Determining who acted in two known films
Have you ever seen someone in a movie and thought to yourself “Hey, weren’t they in movie Y too?”
This happened to me last night when I was watching ”Casino”. The parking lot attendant from a certain scene looked just like a character from ”Fear and Loathing in Las Vegas”.
To the *nix shell, Robin!</Bruce Wayne Voice>
I wrote a short script to download the IMDb “profile” pages for all the actors in movie X and list which ones also acted in movie Y. This is, effectively, a set intersection operation.
I could’ve registered for IMDb’s 14-day trial of their $20/mo “Pro” service which allows advanced searches on their database, but I wanted a challenge.
Here are the important pieces of the script:
# grab (only) the profile pages for each actor who performed in title
# 'tt0112641' ('casino'). recurse, but only 1 level deep into links.
wget --recursive --level=1 --wait=1 --include_directories=/names
'http://www.imdb.com/title/tt0112641/fullcredits'
# determine if any of the retrieved profile pages contain a reference
# to 'fear and loathing'
find . -type f -print | xargs grep --files-with-matches
--ignore-case 'fear and loathing'
wget will, by default, obey a site’s robots.txt file. IMDb.com’s robots.txt says you’ll get fined 1 cent for every request to their server that causes a denial of service! So, be nice and only download from the crawl-able portions of their site (and do it slowly with `–wait`, otherwise you might get temporalily blocked with HTTP 500 errors).
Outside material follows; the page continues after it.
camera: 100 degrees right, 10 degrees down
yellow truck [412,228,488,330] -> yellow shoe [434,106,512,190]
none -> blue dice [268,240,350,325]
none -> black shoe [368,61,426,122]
The script gave me ~10 results most of which were off-screen roles e.g. “set designer”. One, however, was the dude I was looking for: Brian LeBaron!. He acted as a parking attendant in both Casino and Fear and Loathing.
Update: There are now much more elegant ways to interact with IMDb. See, for example, IMDbPY
Update: More retrospection: the “combine” utility in moreutils (via deb-a-day) might’ve been handy.